Ils pouvaient être environ une quarantaine; mais comme leur nombre allait toujours croissant, il était à craindre qu'avant une demi-heure ils seraient au moins cent cinquante.

Il est vrai que jusqu'à ce moment, ils n'avaient fait aucune démonstration hostile contre les voyageurs, qu'ils s'étaient contentés d'escorter en trottinant à une légère distance d'eux.

Mais cette mansuétude, peu ordinaire chez ces animaux qui, de même que le lion de l'Ecriture, couraient «quaerentes quem dévorent», ou, pour parler plus clairement, étaient à la recherche de leur souper, ne devait point, selon toute probabilité, se prolonger bien longtemps.
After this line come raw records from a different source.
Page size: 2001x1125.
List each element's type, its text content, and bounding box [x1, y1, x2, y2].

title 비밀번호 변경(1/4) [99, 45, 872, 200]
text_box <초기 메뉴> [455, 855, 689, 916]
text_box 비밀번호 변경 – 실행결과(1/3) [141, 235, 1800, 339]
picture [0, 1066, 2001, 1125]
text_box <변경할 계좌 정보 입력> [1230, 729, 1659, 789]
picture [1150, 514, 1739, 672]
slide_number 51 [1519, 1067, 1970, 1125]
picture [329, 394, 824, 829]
Il fallait prendre un parti, mais lequel?

Là était la question.

Les coyotes, effrayés par le bruit du coup de feu, éblouis par la flamme de la torche, hésitaient et semblaient se consulter entre eux; avec cet instinct inné chez les animaux qui ont l'habitude de chasser en troupe, ils comprenaient vaguement que la proie qu'ils convoitaient, tout en étant presque à portée de leurs griffes et de leurs crocs acérés, ne serait peut-être pas aussi facile à saisir qu'ils se l'étaient imaginés d'abord.

L'accident malheureux dont le jaguar avait été victime était là comme une preuve à l'appui.

Cependant, l'odeur acre du sang commençait à leur monter aux narines; leurs lèvres se relevaient d'une manière menaçante; ils poussaient quelques hurlements sourds et saccadés qui ne présageaient rien de bon; de plus, ils avaient faim; depuis longtemps le proverbe l'a dit: «Loup affamé n'a pas d'oreilles».

Il n'y avait pas à hésiter.

Au Texas, à l'époque dont nous parlons, tout le monde, qu'il fût prêtre ou citadin, homme ou enfant, marchait armé pour sa défense personnelle. Les voyageurs avaient donc trois coups de feu à leur disposition.